Lo cierto es que Mr. Wonderful no logró acreditar sus alegaciones. En primer lugar, afirmó haber creado un estilo propio al que otorgó singularidad competitiva, pero no logró demostrarlo porque hace lo mismo que muchas otras empresas del sector. Tampoco pudo probar que el público identifica el origen empresarial con su supuesto estilo, porque no aportó ninguna prueba para mostrar que los consumidores asocian sus dibujos con un determinado origen empresarial.

Otro importante aspecto que debemos mencionar, es que la Sentencia constató que Cial Lama tiene su propia marca registrada y que la utiliza para identificar sus productos en el mercado. Esta circunstancia evita el riesgo de asociación, según se desprende de la jurisprudencia del Tribunal Supremo.

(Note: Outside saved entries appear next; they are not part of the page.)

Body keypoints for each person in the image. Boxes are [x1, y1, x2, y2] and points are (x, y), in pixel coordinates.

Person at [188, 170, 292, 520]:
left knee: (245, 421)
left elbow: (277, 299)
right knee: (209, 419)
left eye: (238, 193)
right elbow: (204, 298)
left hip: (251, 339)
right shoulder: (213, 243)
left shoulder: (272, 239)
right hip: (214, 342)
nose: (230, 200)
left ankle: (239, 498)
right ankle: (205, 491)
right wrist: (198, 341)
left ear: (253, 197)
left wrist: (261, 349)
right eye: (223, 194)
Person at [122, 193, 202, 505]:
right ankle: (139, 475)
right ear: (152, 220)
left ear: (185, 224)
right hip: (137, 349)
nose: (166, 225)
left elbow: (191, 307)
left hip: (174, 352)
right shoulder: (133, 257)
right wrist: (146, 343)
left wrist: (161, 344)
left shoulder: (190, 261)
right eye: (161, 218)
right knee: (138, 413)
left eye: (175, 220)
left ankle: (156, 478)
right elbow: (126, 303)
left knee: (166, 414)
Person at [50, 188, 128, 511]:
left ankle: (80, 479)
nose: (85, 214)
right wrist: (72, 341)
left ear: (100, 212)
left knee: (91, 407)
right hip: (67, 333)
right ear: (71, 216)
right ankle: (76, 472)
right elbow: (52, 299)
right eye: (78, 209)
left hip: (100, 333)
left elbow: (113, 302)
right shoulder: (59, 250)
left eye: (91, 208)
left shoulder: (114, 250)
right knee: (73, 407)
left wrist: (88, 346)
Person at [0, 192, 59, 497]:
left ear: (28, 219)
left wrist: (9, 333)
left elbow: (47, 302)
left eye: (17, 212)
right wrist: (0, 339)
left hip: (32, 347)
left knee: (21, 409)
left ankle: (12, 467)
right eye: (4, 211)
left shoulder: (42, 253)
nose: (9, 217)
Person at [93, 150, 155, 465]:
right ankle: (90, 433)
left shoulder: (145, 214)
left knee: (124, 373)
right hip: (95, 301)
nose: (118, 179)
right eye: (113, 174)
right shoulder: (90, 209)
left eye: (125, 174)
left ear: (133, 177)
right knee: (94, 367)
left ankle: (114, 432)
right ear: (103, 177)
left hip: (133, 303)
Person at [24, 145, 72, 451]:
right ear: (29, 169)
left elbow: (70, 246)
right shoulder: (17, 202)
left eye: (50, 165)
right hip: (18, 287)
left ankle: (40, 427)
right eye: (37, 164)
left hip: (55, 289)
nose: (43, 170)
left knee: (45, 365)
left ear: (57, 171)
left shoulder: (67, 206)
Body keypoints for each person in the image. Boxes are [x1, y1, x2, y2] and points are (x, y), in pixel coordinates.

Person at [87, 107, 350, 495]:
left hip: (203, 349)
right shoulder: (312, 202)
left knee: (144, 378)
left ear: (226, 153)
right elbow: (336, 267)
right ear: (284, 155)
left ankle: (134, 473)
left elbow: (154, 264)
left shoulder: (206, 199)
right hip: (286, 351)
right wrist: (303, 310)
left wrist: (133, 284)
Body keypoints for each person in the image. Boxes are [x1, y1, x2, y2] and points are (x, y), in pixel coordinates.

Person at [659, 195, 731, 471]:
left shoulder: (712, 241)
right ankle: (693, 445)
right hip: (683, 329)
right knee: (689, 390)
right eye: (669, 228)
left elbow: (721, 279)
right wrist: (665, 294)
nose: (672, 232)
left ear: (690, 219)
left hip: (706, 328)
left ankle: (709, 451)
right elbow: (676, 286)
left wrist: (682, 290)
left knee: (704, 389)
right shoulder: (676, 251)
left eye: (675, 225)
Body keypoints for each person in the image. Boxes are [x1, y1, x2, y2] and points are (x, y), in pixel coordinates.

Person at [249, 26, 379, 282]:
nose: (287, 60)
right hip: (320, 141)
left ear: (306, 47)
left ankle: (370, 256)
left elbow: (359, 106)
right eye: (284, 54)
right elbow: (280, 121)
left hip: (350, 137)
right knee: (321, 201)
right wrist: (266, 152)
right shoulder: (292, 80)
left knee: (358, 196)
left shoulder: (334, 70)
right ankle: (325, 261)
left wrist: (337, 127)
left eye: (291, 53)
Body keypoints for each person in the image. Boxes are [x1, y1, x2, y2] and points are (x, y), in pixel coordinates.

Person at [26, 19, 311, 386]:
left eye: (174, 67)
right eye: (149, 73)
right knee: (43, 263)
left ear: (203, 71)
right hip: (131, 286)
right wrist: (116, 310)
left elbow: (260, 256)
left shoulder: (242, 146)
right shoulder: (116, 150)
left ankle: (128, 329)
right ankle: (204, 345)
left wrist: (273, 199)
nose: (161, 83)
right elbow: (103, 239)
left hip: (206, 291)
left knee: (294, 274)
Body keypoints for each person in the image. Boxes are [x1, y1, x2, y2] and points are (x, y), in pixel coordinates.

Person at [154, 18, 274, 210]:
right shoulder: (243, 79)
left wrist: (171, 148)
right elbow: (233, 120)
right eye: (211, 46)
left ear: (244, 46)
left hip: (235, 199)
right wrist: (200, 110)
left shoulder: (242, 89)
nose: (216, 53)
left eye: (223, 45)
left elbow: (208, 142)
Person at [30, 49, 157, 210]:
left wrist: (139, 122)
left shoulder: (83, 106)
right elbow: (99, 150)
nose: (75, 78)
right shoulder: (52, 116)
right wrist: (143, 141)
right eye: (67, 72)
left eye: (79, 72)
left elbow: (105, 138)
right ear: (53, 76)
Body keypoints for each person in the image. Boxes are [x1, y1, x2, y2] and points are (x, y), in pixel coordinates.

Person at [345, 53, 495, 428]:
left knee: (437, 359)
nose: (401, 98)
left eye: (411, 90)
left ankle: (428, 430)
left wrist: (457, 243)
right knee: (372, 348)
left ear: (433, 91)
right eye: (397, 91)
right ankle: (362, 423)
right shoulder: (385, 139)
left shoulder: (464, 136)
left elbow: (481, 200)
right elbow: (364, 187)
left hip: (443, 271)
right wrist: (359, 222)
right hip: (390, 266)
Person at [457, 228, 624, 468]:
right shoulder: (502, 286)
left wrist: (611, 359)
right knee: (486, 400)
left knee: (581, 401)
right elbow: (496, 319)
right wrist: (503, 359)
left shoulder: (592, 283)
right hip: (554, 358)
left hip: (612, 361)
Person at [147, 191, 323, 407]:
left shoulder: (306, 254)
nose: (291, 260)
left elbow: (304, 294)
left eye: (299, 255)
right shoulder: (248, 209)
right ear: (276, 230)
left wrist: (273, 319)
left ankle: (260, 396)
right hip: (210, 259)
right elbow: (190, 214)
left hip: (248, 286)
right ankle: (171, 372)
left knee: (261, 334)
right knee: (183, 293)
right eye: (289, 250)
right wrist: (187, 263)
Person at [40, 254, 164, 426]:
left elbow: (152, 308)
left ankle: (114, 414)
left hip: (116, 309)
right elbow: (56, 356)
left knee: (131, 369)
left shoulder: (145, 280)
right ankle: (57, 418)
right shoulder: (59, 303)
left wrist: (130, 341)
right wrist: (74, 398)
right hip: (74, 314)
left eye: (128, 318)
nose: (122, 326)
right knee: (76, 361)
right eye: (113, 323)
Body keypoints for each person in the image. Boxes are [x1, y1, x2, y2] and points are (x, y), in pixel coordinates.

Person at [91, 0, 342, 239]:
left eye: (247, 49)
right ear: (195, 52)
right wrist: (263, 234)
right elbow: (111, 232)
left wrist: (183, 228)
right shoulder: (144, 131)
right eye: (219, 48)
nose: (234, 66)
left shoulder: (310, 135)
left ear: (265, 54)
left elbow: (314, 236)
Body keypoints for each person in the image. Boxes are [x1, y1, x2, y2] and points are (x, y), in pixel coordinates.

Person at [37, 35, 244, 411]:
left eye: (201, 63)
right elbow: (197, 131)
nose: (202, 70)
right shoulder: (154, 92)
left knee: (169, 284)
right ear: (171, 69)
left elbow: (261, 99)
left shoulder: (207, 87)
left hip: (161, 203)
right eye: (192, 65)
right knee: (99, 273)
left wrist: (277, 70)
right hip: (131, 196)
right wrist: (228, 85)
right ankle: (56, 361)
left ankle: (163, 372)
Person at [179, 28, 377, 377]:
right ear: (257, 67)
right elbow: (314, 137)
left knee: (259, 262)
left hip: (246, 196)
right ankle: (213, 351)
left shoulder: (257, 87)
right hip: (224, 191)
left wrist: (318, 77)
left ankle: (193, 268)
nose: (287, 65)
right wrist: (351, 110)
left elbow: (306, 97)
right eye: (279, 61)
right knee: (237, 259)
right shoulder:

  • Aprovechamiento indebido de la reputación y esfuerzo ajeno

El análisis efectuado por la Audiencia rechaza que se haya producido deslealtad por aprovechamiento de la reputación ajena, ya que determinó que el estilo de Mr. Wonderful no goza de mérito competitivo. Tampoco aportó Mr. Wonderful ninguna prueba para demostrar que sus productos posean una calidad superior a los de la demandada.

En cuanto al último requisito exigido por la doctrina jurisprudencial para declarar como desleal la imitación, es que suponga un aprovechamiento del esfuerzo ajeno y que este sea indebido. Es desleal cuando se produce una conducta parasitaria, que suponga un ahorro considerable de costes, más allá de lo que resulta admisible para el correcto funcionamiento del mercado.

Esta circunstancia tampoco se acreditó por parte de Mr. Wonderful, debido a que Cial Lama cuenta con su propio equipo de diseñadores que producen los dibujos que aplican a los productos que comercializan.

Conclusión

Esta Sentencia no es firme ya que ha sido recurrida en casación, pero sin duda es valiosa porque nos muestra cuán importante es acreditar todas las circunstancias que hacen desleal la imitación, que en principio es libre. Otro aspecto a destacar es que dejó abierta la pregunta sobre la que se sustentó la reclamación de Mr. Wonderful, ya que no se pronunció sobre la posibilidad de obtener un derecho de exclusiva sobre el estilo de diseño.